The move is seen as an attempt to prevent hoarding of the high-value currency and thus, curb black money.
Notably, Rs 2,000 notes were introduced in November 2016, soon after the government withdrew Rs 500 and Rs 1,000 notes in an attempt to curb black money and fake currencies.
While a new Rs 500 note was printed, Rs 1,000 currency notes were discontinued. Instead, Rs 2,000 note was introduced. Besides Rs 2000, the other currency notes in circulation are of the denomination Rs 10, Rs 20, Rs 50 and Rs 100.
On rising prices of petrol and diesel, MOS for Finance Anurag Thakur on Monday said that both the Centre and the states need to think about reducing taxes on these products.
Replying to a question in Lok Sabha, Thakur also said that the government was ready to discuss the issue of bringing petroleum products under the ambit of Goods and Services Tax (GST). He said, “The Centre is ready to consider the idea of reducing the tax on petrol and diesel, the states should also consider it.”

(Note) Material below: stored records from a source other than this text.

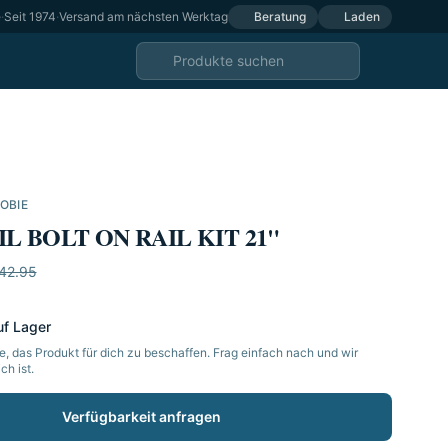
e
·
Seit 1974
·
Versand am nächsten Werktag
Beratung
Laden
OBIE
IL BOLT ON RAIL KIT 21"
42.95
uf Lager
, das Produkt für dich zu beschaffen. Frag einfach nach und wir
h ist.
Verfügbarkeit anfragen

The minister said, “The state governments should reduce taxes on petrol, we (the Centre) will also try to reduce tax on petrol,” adding “Both the Centre and the states need to think about it (reducing taxes on petrol).”
Thakur also pointed out that in March 2020, the price of crude oil was around USD 19 per barrel, but the price of crude oil is now around USD 65 per barrel.
On why the government was not bringing petroleum products under GST as promised by the then Finance Minister Arun Jaitley, Thakur said no state has so far given a proposal for the same.